The Efficiency of Respiratory-gated 18F-FDG PET/CT in Lung Adenocarcinoma: Amplitude-gating Versus Phase-gating Methods

Document Type: Original Article

Authors

1 Department of Clinical Radiology, Kyushu University Hospital, Fukuoka, Japan

2 Department of Clinical Radiology, Graduate School of Medical Sciences, Kyushu University, Fukuoka, Japan

3 Department of Molecular Imaging and Diagnosis, Graduate School of Medical Sciences, Kyushu University, Fukuoka, Japan

4 Division of Radiology, Department of Medical Technology, Kyushu University Hospital, Fukuoka, Japan

5 Department of Health Sciences, Graduate School of Medical Sciences, Kyushu University, Fukuoka, Japan

Abstract

Objective(s): In positron emission tomography (PET) studies, thoracic movement under free-breathing conditions is a cause of image degradation. Respiratory gating (RG) is commonly used to solve this problem. Two different methods, i.e., phase-gating (PG) and amplitude-gating (AG) PET, are available for respiratory gating. It is important to know the strengths and weaknesses of both methods when selecting an RG method
for a given patient. We conducted this study to clarify whether AG or PG is preferable for measuring fluorodeoxyglucose (FDG) accumulation in lung adenocarcinoma and to investigate patient conditions which are most suitable for AG and PG methods.
Methods: A total of 31 patients (11 males, 20 females; average age: 11.6±70.1 yrs) with 44 lung lesions, diagnosed as lung adenocarcinoma between April 2012 and March 2013, were investigated. Whole-body FDG-PET/CT scan was performed with both PG and AG methods in all patients. The maximum standardized uptake value (SUVmax) of PG, AG, and the control data of these two methods were measured, and the increase ratio (IR), calculated as IR(%)= (Post – Pre)/Pre × 100, was calculated.
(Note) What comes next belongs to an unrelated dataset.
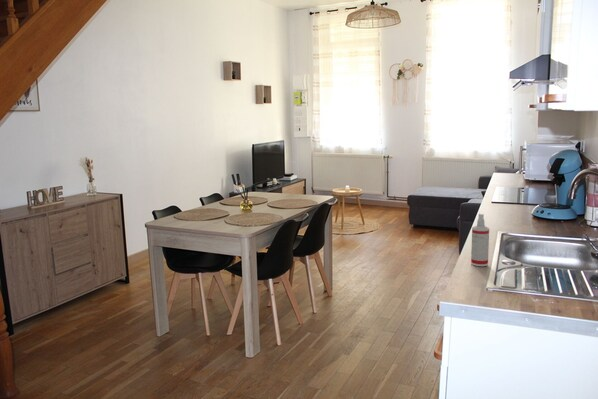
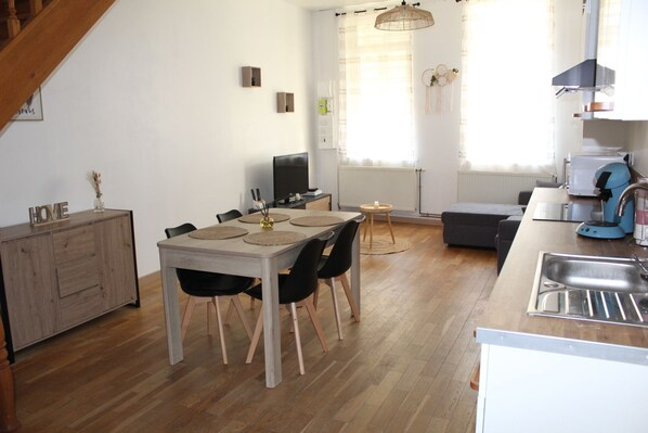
- spray bottle [470,213,490,267]
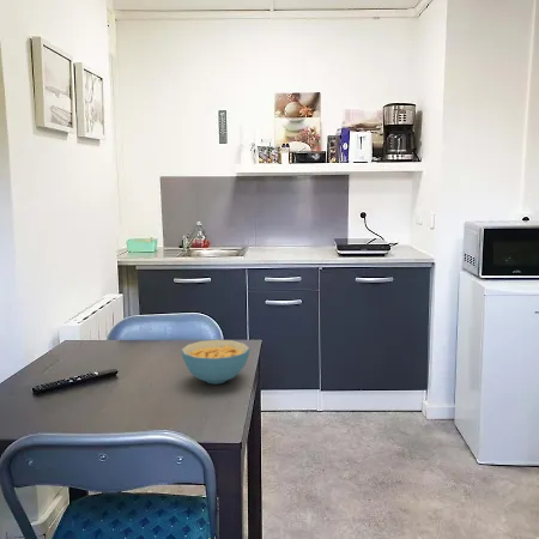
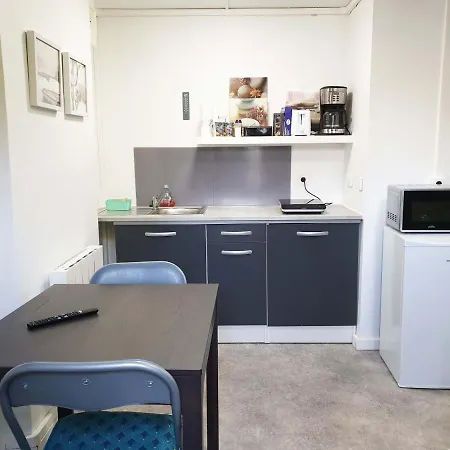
- cereal bowl [181,339,250,386]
The diameter and position
of lung lesions were also analyzed. We defined an ‘effective lesion’ of PG (or AG) as a lesion which showed a higher IR compared to AG (or PG). 8 (25.8%)
Results: The average SUVmax and average IR were 7.94±8.99 and 25.6±21.4% in PG and 6.70±7.60 and 14.4±4.0% in AG, respectively. Although there was no significant difference between the average SUVmax of PG and AG (P=0.09), the average IR of PG was significantly higher than that of AG (P<0.01). The number of PG- and AG-effective lesions was 32 (72.7%) and 12 (28.3%) , respectively. There was no significant difference in the average diameter or position of the lesions between the PG- and AG-effective lesions.There were 23 (74.2%) PG-effective and 8 (25.8%) AG-effective patients. No significant difference was observed in sex or age between PG- and AG-effective patients.
Conclusion: The PG method was more effective for measuring FDG accumulation of lung lesions under free-breathing conditions in comparison with the AG method.